Oda a la morralla sentimental que Marie Kondo odia
Hoy quiero hablar de mi bolígrafo favorito, un bolígrafo que compré en un viaje hace unos años porque me había dejado el mío en el apartamento y llevaba todo el día con el típico nerviosismo de cuando quieres escribir pero no puedes. Ese día atravesé un mercado, visité un edificio ilustre en el que siempre había querido entrar, dormité en un parque y rematé la jornada entrando en un museo en el que había una exposición que me pareció una señal del destino. No aguanté más: en la tienda del museo, además de comprar un calendario, invertí dos eurazos en un bolígrafo amarillo. Nada más salir saqué rápido el cuaderno y casi vomité todo eso que llevaba aguantando todo el día. A pocos metros, unas chicas españolas comentaron que tendrían que estar haciendo un diario de viajes y yo, sentada al pie de una estatua, me sentí creadora de escuela y salvadora del género.
No sé bien por qué digo que es mi bolígrafo favorito. Quizá por lo bien que escribe, finito y rápido, o por su tacto algo gomoso o por lo mucho que me dolieron aquellos dos euros que justifiqué con pensamientos sobre apoyo a un museo al que yo había entrado gratis, carné de prensa en mano. O seguramente por todo lo que significa, por lo feliz que fui escribiendo en el cuaderno con el que había cargado todo el día, por cómo cada vez que lo veo me traslado allí y a esa sensación de necesidad saciada (o más bien deseo, no hubiera pasado nada si no lo hubiese comprado).
Después de escribir un rato, continué ya tranquila mi recorrido. Vi más edificios bonitos, volví al parque, cené en una cafetería a la que no tenía pensado ir hasta más adelante porque me dijo Google Maps que pasara por ahí.
El bolígrafo se vino conmigo todos esos días y después viajó de vuelta a Vigo, donde se perdió entre todos los bolígrafos que siempre tengo por ahí tirados. Ahora creo que está en casa de mis padres, o al menos es donde recuerdo haberlo visto por última vez. También creo recordar que ya empezaba a fallar y que a veces no escribía, por lo que espero que no haya acabado en la basura.

^^^^^^^^^^^^^^^^

Tu tarea>
Por favor, prolonga el texto sobre el bolígrafo amarillo comprado en la tienda del museo a partir de su última frase.

^^^^^^^^^^^^^^^^

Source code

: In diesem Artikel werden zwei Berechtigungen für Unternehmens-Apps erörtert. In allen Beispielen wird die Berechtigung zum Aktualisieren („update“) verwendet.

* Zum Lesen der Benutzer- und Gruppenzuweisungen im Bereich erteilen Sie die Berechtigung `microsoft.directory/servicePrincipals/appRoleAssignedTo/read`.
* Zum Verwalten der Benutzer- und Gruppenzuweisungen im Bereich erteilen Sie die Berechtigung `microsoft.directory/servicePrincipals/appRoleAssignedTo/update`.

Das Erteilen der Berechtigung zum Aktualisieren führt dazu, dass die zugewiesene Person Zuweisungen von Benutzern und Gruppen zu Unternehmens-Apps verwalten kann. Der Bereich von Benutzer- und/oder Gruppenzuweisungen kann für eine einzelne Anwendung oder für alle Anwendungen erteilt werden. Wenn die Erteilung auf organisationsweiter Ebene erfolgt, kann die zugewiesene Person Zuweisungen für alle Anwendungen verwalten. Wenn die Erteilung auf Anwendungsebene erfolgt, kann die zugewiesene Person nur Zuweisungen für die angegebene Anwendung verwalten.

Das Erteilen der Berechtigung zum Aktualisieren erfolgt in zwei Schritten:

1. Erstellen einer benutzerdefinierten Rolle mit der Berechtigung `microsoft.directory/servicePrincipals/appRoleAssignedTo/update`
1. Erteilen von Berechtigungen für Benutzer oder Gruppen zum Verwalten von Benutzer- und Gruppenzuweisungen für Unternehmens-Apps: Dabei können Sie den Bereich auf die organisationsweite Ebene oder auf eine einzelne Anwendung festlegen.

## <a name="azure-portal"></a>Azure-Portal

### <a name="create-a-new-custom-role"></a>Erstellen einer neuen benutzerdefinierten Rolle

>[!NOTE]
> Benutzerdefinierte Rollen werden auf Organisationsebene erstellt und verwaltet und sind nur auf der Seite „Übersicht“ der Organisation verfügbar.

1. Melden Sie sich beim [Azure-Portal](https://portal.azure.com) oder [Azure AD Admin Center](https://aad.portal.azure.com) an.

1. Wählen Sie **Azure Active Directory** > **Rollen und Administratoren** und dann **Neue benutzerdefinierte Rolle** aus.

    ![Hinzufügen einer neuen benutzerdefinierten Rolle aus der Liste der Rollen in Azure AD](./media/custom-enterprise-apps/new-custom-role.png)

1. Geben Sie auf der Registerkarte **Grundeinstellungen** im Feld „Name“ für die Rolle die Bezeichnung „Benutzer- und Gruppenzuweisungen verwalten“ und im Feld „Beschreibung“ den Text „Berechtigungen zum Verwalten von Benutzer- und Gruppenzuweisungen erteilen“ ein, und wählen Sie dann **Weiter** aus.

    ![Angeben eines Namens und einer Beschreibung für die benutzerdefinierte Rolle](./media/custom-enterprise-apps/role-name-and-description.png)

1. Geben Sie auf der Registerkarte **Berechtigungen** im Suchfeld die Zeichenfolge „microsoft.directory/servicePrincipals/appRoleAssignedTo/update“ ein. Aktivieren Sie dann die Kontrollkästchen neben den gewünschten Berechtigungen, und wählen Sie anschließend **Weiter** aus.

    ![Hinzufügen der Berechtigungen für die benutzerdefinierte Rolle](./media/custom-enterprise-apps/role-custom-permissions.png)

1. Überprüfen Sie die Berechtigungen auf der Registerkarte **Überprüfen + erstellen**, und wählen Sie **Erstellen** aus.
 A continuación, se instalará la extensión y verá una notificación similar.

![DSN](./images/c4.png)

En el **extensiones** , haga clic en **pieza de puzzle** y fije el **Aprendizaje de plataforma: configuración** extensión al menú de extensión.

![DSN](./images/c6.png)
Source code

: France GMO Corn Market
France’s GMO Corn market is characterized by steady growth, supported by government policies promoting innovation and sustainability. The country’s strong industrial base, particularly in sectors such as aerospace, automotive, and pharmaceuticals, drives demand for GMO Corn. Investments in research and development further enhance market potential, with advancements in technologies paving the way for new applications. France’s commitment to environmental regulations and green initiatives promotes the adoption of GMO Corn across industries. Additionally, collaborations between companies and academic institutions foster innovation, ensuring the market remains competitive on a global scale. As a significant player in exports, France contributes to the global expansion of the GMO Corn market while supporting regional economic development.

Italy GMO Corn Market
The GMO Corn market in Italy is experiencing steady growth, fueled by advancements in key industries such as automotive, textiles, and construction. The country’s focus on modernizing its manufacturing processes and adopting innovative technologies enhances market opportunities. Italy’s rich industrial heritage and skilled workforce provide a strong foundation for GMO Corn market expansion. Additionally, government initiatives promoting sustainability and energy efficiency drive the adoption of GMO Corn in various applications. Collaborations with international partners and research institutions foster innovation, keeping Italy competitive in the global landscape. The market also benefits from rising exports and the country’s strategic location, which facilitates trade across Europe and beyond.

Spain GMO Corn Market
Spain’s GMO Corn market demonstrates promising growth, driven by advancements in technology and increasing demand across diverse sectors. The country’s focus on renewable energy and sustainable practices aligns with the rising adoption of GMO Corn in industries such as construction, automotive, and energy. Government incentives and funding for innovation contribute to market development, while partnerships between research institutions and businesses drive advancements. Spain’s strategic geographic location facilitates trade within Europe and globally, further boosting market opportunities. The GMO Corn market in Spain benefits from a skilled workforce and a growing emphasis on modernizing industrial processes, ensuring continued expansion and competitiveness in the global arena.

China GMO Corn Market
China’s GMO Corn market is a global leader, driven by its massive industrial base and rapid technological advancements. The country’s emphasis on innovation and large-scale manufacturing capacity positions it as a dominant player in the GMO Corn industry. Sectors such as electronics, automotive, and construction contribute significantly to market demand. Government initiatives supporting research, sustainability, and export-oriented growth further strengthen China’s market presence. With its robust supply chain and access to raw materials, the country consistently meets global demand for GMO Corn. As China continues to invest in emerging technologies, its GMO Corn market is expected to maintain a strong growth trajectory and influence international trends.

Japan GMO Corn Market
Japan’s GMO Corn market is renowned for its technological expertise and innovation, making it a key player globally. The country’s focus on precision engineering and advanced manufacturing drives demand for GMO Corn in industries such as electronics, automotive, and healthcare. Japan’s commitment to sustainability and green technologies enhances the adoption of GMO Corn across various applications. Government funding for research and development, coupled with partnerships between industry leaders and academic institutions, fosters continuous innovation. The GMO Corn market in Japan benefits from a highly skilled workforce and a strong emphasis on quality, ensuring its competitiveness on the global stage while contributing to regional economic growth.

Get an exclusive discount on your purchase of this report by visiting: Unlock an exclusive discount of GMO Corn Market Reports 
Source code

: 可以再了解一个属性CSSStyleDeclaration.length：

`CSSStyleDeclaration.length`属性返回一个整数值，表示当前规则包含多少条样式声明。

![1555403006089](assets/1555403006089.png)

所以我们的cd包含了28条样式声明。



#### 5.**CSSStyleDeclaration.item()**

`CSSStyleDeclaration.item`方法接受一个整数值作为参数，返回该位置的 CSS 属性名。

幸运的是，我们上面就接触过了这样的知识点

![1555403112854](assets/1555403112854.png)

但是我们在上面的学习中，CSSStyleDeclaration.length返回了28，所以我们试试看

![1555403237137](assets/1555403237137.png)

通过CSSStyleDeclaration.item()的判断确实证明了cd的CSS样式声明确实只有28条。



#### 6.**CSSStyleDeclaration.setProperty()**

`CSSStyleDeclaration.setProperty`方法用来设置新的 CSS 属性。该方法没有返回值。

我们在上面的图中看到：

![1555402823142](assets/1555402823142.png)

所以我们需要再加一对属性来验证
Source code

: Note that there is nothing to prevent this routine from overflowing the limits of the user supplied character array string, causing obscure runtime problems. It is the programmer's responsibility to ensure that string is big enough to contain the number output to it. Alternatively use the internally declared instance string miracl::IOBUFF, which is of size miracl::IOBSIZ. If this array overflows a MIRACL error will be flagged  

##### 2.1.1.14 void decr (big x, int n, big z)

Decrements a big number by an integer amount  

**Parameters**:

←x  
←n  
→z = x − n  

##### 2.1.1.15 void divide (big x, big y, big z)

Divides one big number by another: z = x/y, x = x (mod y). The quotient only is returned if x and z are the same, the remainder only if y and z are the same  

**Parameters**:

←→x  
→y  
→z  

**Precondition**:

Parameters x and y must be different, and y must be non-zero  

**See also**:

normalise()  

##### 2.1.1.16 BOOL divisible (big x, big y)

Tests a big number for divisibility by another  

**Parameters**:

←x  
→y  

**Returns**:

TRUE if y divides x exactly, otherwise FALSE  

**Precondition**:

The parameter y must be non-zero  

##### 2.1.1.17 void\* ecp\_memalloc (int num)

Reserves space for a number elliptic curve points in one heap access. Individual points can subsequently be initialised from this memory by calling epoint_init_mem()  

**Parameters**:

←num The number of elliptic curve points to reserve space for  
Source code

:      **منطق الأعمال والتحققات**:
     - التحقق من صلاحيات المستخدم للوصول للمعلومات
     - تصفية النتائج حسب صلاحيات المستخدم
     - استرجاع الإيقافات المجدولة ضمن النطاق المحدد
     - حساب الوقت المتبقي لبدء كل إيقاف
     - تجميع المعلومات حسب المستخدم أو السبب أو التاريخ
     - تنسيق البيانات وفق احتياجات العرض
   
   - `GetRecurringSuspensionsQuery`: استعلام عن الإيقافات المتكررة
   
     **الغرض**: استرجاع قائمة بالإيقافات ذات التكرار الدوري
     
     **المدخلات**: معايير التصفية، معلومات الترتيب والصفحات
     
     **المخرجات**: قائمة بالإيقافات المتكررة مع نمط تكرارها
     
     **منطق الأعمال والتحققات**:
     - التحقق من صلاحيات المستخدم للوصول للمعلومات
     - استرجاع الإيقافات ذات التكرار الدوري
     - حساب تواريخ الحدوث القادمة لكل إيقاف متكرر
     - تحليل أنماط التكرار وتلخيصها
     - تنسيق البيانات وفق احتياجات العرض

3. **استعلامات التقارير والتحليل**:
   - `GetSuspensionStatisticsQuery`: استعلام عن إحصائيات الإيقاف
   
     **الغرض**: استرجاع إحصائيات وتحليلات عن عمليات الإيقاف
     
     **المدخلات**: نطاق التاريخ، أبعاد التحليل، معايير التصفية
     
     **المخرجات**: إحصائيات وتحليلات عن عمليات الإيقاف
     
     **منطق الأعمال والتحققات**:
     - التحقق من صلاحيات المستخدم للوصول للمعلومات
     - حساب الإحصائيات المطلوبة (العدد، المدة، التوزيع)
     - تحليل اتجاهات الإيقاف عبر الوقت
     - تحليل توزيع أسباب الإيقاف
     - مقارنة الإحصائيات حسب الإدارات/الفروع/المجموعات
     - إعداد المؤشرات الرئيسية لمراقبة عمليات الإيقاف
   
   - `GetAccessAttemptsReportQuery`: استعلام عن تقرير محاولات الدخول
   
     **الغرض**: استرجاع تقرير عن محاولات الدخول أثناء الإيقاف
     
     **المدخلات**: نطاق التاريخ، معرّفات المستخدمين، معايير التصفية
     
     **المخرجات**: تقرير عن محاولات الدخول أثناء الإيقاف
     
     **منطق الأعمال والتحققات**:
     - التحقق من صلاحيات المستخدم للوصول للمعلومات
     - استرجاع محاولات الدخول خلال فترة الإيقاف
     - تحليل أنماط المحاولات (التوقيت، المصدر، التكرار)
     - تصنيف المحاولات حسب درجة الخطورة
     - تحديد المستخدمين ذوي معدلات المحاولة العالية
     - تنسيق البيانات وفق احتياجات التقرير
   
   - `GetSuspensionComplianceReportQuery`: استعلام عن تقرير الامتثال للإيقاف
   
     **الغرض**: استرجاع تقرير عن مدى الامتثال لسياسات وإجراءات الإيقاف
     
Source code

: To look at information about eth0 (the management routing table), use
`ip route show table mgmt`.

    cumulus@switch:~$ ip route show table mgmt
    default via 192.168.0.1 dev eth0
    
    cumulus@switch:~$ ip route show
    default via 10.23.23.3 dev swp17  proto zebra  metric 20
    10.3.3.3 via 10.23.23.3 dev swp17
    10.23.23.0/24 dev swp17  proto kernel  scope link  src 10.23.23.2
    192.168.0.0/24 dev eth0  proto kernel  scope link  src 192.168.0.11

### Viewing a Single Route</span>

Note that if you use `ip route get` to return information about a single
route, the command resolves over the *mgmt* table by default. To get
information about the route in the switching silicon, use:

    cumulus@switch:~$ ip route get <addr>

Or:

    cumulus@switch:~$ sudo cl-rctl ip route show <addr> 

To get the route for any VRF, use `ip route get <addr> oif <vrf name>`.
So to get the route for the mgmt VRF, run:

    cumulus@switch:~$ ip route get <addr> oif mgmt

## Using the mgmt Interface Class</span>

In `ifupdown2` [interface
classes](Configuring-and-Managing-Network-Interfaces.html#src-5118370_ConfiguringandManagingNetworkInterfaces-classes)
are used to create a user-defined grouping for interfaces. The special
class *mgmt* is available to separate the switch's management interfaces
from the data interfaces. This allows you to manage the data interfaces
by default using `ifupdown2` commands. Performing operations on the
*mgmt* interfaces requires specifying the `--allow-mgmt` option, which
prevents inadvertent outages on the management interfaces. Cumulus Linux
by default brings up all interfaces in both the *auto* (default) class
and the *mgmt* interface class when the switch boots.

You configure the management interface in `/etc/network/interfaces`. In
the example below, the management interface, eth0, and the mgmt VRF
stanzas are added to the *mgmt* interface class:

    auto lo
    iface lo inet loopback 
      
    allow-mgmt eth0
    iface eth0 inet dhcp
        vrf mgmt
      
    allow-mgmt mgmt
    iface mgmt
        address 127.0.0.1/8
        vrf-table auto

^^^^^^^^^^^^^^^^

Respuesta escrita>
Tengo otro bolígrafo favorito, comprado en otra ciudad y que no es favorito por cómo escribe (no se desliza muy bien) sino por llevarme de vuelta a ese viaje. Creo que lo compré por vicio, quizá pensando en el boli amarillo, y no por necesidad. Este sí lo tengo localizado, pero no lo uso porque como herramienta para escribir tengo otras mucho más prácticas y placenteras. Su función es la otra, la del recuerdo, la de provocar alegría cada vez que lo veo en el estuche o aparece en el suelo o lo descubro en lugares extraños como debajo del sofá.
Pienso a veces en el fallo principal de las teorías minimalistas. Marie Kondo creo que defiende fotografiar los objetos inútiles que solo guardas por razones sentimentales y después deshacerte de ellos, pero a mí me parece insuficiente, como quedarte con la sombra de algo cuando puedes tener el objeto tridimensional. Miro hacia la estantería.
Los libros me generan esa alegría, pero también la cacharrada que tengo por ahí llena de polvo. Está la muñeca que me regalaron mis compañeras de viaje Tera, Marina y Carmen cuando cumplí 30 años en Buenos Aires, la acuarela enmarcada de un sol triste pintado por Raquel y que fue mi premio de consolación de hace un par de años cuando fui la peor clasificada en Eurovisión. El monedero de mi abuela, que está algo roto y pierde monedas pero que siempre se lleva muchos piropos cuando lo uso. La cesta de pícnic que me regalaron Anna y Saara, que eran Erasmus finlandesas, y que estaba llena de cositas para tener una Finnish experience. Cajas de zapatos con folletos de viajes, con cartas y postales, con notas manuscritas que en algún momento alguien me dejó. La cajita con fotos diminutas de mi Fotolog que me envió hace cien años Javi por mi cumple (la foto principal de este post son esas fotitos). Una lata de bombones austríacos Mozartkügeln llena ahora de monedas de otras divisas (algunas ya comidas por el euro), chapas y demás mierdecillas. El patito de goma que pesqué en el estanque de Nokia del Mobile World Congress. La casa antiestrés de Better Oblivion Community Center que compré cuando fui a verlos a Alemania. La planta que le robé a mi madre hace un par de semanas y que quiero mantener con vida.
No son objetos. Son personas, son lugares, son momentos. Los recordaría igual si me deshiciese de ellos y me sería más fácil limpiar el polvo, pero no creo que mirar hacia una estantería vacía o menos abarrotada fuese a lograr la alegría instantánea que tengo ahí siempre al alcance de la vista.
Papá, mamá, no tiréis el boli.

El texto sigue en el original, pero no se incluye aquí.